When asked about it shortly after he retired, Eric Cantona said of all the personal and team accolades he won during his career in France and England, the one that meant most to him was winning the PFA Player of the Year Award.
His reasoning was that it’s one thing for a public vote to award him an accolade, or for sports writers to gather in a huddle and determine that best player, but it was receiving an award from his peers that meant most. His fellow professionals, he mused, knew what it took to make it to the top, and the work involved. To be recognised by his peers was the pinnacle of professional pride.
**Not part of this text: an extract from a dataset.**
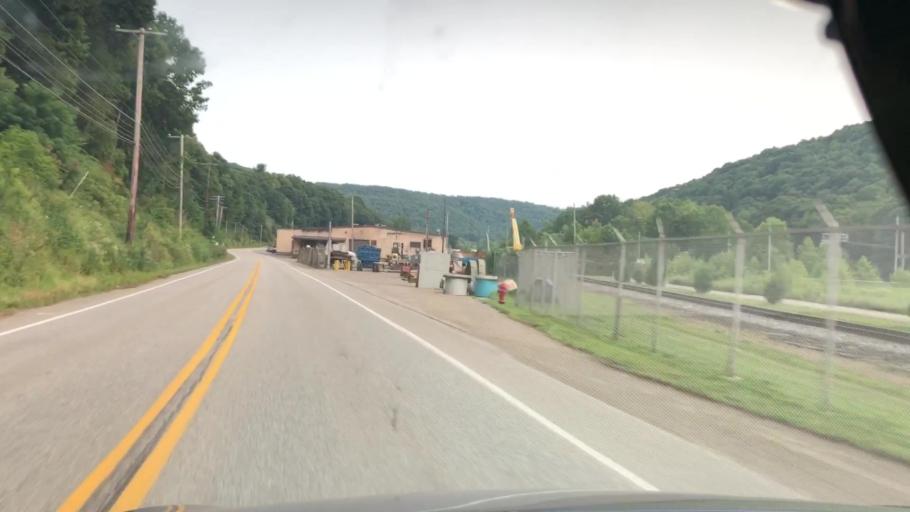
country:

Dale Stephens, en route to Burnley after six years at Brighton, is another player recognised by his peers. And yet it was at his own club where he was mercilessly, relentlessly and misguidedly unappreciated by a sizeable – maybe even the majority – proportion of supporters.
“He only ever goes backwards or sideways” was the constant, and provably mistaken grumble. “He doesn’t add anything to the game…” “He always gives the ball away…”
So little was he appreciated that he never once made it onto the shortlist for Player of the Season at Brighton, and yet twice he made it into the Top 15 for PFA Championship Player of the Season. This includes the season his midfield partner, Beram Kayal won Brighton Player of the Season in 2016. While we as fans voted for the Israeli, Stephens was considered the sixth best player in the division (and Brighton’s best) by fellow professionals. His peers knew and understood.
Not every voice in the Brighton crowd was a dissenting one, of course not. Many could see his worth, and those who didn’t soon realised it when he was dropped or suspended. A Dale Stephens-shaped hole in the middle of midfield is a difficult one to fill. And so back he came, filled the space, and the grumbles would fire up again.
There were those who, when newly-promoted Burnley wanted to take Dale Stephens off our hands for £8m, who’d have driven him up there. I mean, seriously? ‘Surely this bid was too good for Brighton to turn down?’ There were even those who assumed that, because of this bid, Stephens wanted to go. Words fail me.
Wiser and calmer heads prevailed. If Tony Bloom doesn’t want to sell, he won’t sell. Burnley had put £8m on the table. But what is £8m ‘now’ compared to ‘£150m a year’ later? Tony knew that by rejecting the bid, and keeping Stephens, he would vastly increase his chances of achieving the dream of promotion to the Premier League. More importantly, his absence would have severely scuppered it. One thing anyone learns is playing a game of bluff against The Lizard King rarely pays off.
While that £8m looks a pitiful bid now, if anyone wants to debate the merits of £1.5m in 2020, versus £8m in 2016 – I’ll point you to the massive part he played in securing hundreds of millions for the Albion, by being a huge part in a major success on the pitch for the club. His exit in 2016 would almost certainly have been seen as poor a decision as Glenn Murray’s exit in 2011. Yeah, that bad.
And so it proved. Dale Stephens, through both the promotion years (under old promotion rules, Brighton would have been promoted a year earlier), was in the middle of everything good. The formidable midfield partnerships ‘Stephens / Kayal’, ‘Stephens / Sidwell’, and later ‘Stephens / Propper’ were all so much weaker if you’d have taken ‘Stephens’ out of the equation.
He put in some stellar performances in the Premier League too – the most notable being the home win over Arsenal in 2018/19.
He leaves the Brighton midfield in a far better shape than he found it, and that is in no small part to his style of play, his leadership and his tenacity in the stripes. He was, on more than one occasion, also asked to captain the team – a role he fulfilled as though he was born to it. He would have played this role more often – if Bruno and Dunk hadn’t been ahead of him in the queue.
In his place is a younger, more agile, differently-versed midfield – one with guile and speed, as well as that same energy, skill and bite. And it is a midfield which Stephens has done more than his bit to help craft. So much has he raised the bar of understanding what’s required that, in those six years, I’d be inclined to consider him alongside Brian Horton, Danny Wilson and Jimmy Case as our best leader-midfielders ever.
It’s quite right that people should feel a sense of nostalgia for something incredible that happened to our club just three and a half years ago, and that that ‘incredible something’ has all but been dispersed – though thankfully for something better in its place. Knockaert’s loan, then sale to Fulham; Bruno’s retirement; Duffy to Celtic; Murphy and Goldson to Rangers and so on.
But for me, Stephens’ exit is the sad one, albeit probably the right one. It’s not that it’s only March and Dunk left. It’s that, in Dale Stephens, we had one of the best midfielders in one of the best Brighton teams in this time or any other. And I mean that whether going forwards, backwards or sideways. But mostly – upwards.
Thank you for everything Dale. We wish you a tiny amount of success at Burnley.